SOURCE TEXT:

■ ■ ■ ■

The Sunday Times, September 12th 1993

Kate Bush likes to get her own way. She has done ever since her pop rendition of Wuthering Heights turned her into a teenage star 15 years ago. She is still only little, but mighty corporations tremble at the stamp of her tiny foot. Chrissy Iley reports on a mauling at the hands of the Bush baby. Portrait by Anthony Crickmay.

BEATING ABOUT THE BUSH

Kate Bush, shy megalomaniac. She shrugs a girlie shrug. Smirks. Oh, yes, yes, she likes that description of herself. Its aptness tickles her. She's big on paradox. Thinks that most people are extreme contradictions. Personally, I've always thought shy was another name for awkward, and megalomaniac just meant spoilt. Certainly, exposure to her special blend of diffidence, wariness and clenched control is extraordinarily wearying.

We'll do control first. Ever since she was a teenager, bigwigs at EMI records have scurried to the stomp of her tiny foot. It is a sensible little foot clad in Chinese slippers: she doesn't believe in uncomfortable shoes. She's no fashion victim, no anything victim.

In the late 1970s when she was spinning around Lindsey Kemp style and hollering "Cathee come home ..." the hair was as plum-coloured as it is today and her way of getting what she wants is similarly undiluted. Bob Mercer was then the managing director of EMI; now he runs a record label in Nashville. He has remained friends with Kate over the years. She calls him whenever she has a dream about him. He was given a tape of her songs by Pink Floyd's Dave Gilmour when she was about 15. Mercer sent her off for piano lessons and encouraged her to do her O-levels.

Four years later she came back with a completed album. Mercer recalls, "Kate came to see me. She was unhappy at my choice of James and the Cold Gun for the first single. She said she really felt it had to be Wuthering Heights. I told her it was her job to write the songs and my job to market them and we should stick to what we were best at. I felt that if she experienced failure at such a young age she might not be able to handle it. I told her not to worry, hers wouldn't be a commercial success straight away. It would take at least three albums and she should be patient.

"In those days I was a very busy man. I had to contend with the Sex Pistols fiasco and I didn't expect her to behave like this. I was getting angry and fuck me if she didn't burst into tears. My leverage was gone, so I said all right, but when this hits the wall it will teach you a lesson not to interfere. It went to number one and stayed there four weeks. To her credit she has never reminded me of the incident and after that I always had respect for her instincts. It was in the days when artists didn't have much control over their contracts. But she changed all that. EMI always had to listen to her"

Over the years eight albums have plopped out, each one taking longer to produce. When they do come they are a blend of accessible pop sensibility and quaking pain. Her image has always been of this intense quivering thing plumbing her depths to deliver what is most sad. Yet her life can hardly be described as tragic. She's doctor's daughter Kate, safe, cosseted from the world. That's the way she grew up and that's the way she still is.

Me and the Bush baby have met to talk about her new album, out next month, called The Red Shoes. A dilemma: she doesn't really want to talk about anything but her music and I am not allowed to have the album to listen to. I was granted five tracks, but not to take home with me, only to listen to in the Abbey Road studios. I was also given a printed lyric sheet, but then like an exam paper had to hand it in at the end. "I haven't found anyone who can take in the album all in one session," she said. Lighten up Kate. It's supposed to be a pop record.

■ ■ ■ ■

Dataset items:
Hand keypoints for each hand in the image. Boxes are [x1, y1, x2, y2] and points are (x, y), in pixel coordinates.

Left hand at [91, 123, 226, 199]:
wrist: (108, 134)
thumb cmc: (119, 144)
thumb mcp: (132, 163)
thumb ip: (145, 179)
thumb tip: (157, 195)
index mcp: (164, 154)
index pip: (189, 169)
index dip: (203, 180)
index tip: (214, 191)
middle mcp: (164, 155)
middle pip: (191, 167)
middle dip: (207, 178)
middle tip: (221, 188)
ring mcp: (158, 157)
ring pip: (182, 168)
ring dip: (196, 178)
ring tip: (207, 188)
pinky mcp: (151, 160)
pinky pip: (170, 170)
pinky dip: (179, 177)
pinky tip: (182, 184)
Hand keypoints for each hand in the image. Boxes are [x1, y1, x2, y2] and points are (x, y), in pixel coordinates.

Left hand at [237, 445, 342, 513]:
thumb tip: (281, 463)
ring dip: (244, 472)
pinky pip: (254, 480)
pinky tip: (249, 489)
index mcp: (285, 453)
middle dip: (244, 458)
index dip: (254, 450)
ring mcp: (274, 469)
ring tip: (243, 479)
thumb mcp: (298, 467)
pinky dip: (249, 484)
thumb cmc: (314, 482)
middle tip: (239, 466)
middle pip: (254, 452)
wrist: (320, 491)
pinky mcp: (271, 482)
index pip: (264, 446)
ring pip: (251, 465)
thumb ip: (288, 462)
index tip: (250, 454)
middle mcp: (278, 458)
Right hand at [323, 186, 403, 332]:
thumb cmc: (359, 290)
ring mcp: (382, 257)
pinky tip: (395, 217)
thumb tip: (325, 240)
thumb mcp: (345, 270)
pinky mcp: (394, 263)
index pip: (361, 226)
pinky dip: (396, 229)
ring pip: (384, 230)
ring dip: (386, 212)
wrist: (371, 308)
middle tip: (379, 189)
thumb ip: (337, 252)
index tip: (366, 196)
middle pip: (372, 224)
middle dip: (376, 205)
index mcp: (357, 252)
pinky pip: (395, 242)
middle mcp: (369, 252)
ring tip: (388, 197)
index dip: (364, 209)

■ ■ ■ ■

TO DO:
(a) Write out the passage of the Kate Bush article between "Over the years eight" and "she still is.", inclusive, word for word.
(b) According to the Kate Bush article, who gave Bob Mercer a tape of Kate Bush's songs when she was about 15?

EXERCISE RESPONSES:
(a)
Over the years eight albums have plopped out, each one taking longer to produce. When they do come they are a blend of accessible pop sensibility and quaking pain. Her image has always been of this intense quivering thing plumbing her depths to deliver what is most sad. Yet her life can hardly be described as tragic. She's doctor's daughter Kate, safe, cosseted from the world. That's the way she grew up and that's the way she still is.

(b) Pink Floyd's Dave Gilmour.